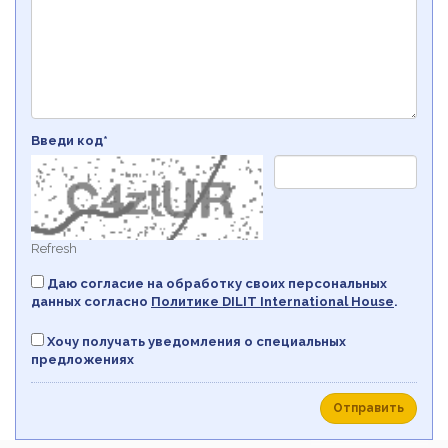
Введи код*
Refresh
Даю согласие на обработку своих персональных
данных согласно
Политикe DILIT International House
.
Хочу получать уведомления о специальных
предложениях
Отправить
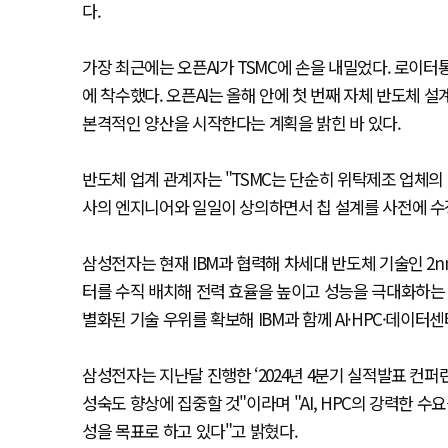
다.
가장 최근에는 오픈AI가 TSMC에 손을 내밀었다. 로이터통
에 착수했다. 오픈AI는 올해 안에 첫 번째 자체 반도체 설
본격적인 양산을 시작한다는 계획을 밝힌 바 있다.
반도체 업계 관계자는 "TSMC는 단순히 위탁제조 업체의
사의 엔지니어와 일일이 상의하면서 칩 설계를 사전에 수
삼성전자는 현재 IBM과 협력해 차세대 반도체 기술인 2nm
터를 수직 배치해 전력 효율을 높이고 성능을 극대화하는 
별화된 기술 우위를 확보해 IBM과 함께 AI·HPC·데이
삼성전자는 지난달 진행한 ‘2024년 4분기 실적발표 컨퍼런
성숙도 향상에 집중할 것"이라며 "AI, HPC의 강력한 수
성을 목표로 하고 있다"고 밝혔다.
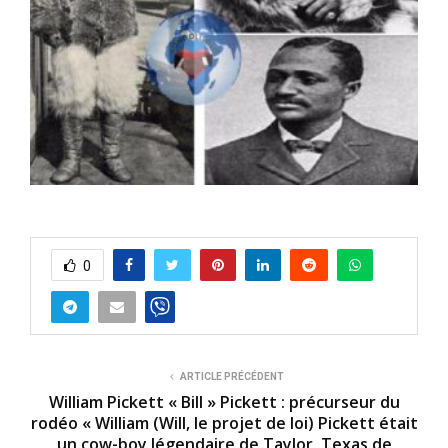
0
ARTICLE PRÉCÉDENT
William Pickett « Bill » Pickett : précurseur du
rodéo « William (Will, le projet de loi) Pickett était
un cow-boy légendaire de Taylor, Texas de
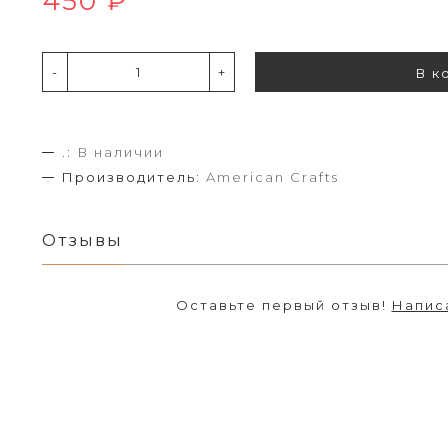
450 ₽
-
+
В к
.:
В наличии
Производитель:
American Crafts
Отзывы
Оставьте первый отзыв!
Напис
..........
What needs to be done: Please retype the listing in full, exactly as given, and skip every image.

Solution to the exercise:
Введи код*
Refresh
Даю согласие на обработку своих персональных
данных согласно
Политикe DILIT International House
.
Хочу получать уведомления о специальных
предложениях
Отправить
다.
가장 최근에는 오픈AI가 TSMC에 손을 내밀었다. 로이터통
에 착수했다. 오픈AI는 올해 안에 첫 번째 자체 반도체 설
본격적인 양산을 시작한다는 계획을 밝힌 바 있다.
반도체 업계 관계자는 "TSMC는 단순히 위탁제조 업체의
사의 엔지니어와 일일이 상의하면서 칩 설계를 사전에 수
삼성전자는 현재 IBM과 협력해 차세대 반도체 기술인 2nm
터를 수직 배치해 전력 효율을 높이고 성능을 극대화하는 
별화된 기술 우위를 확보해 IBM과 함께 AI·HPC·데이
삼성전자는 지난달 진행한 ‘2024년 4분기 실적발표 컨퍼런
성숙도 향상에 집중할 것"이라며 "AI, HPC의 강력한 수
성을 목표로 하고 있다"고 밝혔다.
0
ARTICLE PRÉCÉDENT
William Pickett « Bill » Pickett : précurseur du
rodéo « William (Will, le projet de loi) Pickett était
un cow-boy légendaire de Taylor, Texas de
450 ₽
-
+
В к
.:
В наличии
Производитель:
American Crafts
Отзывы
Оставьте первый отзыв!
Напис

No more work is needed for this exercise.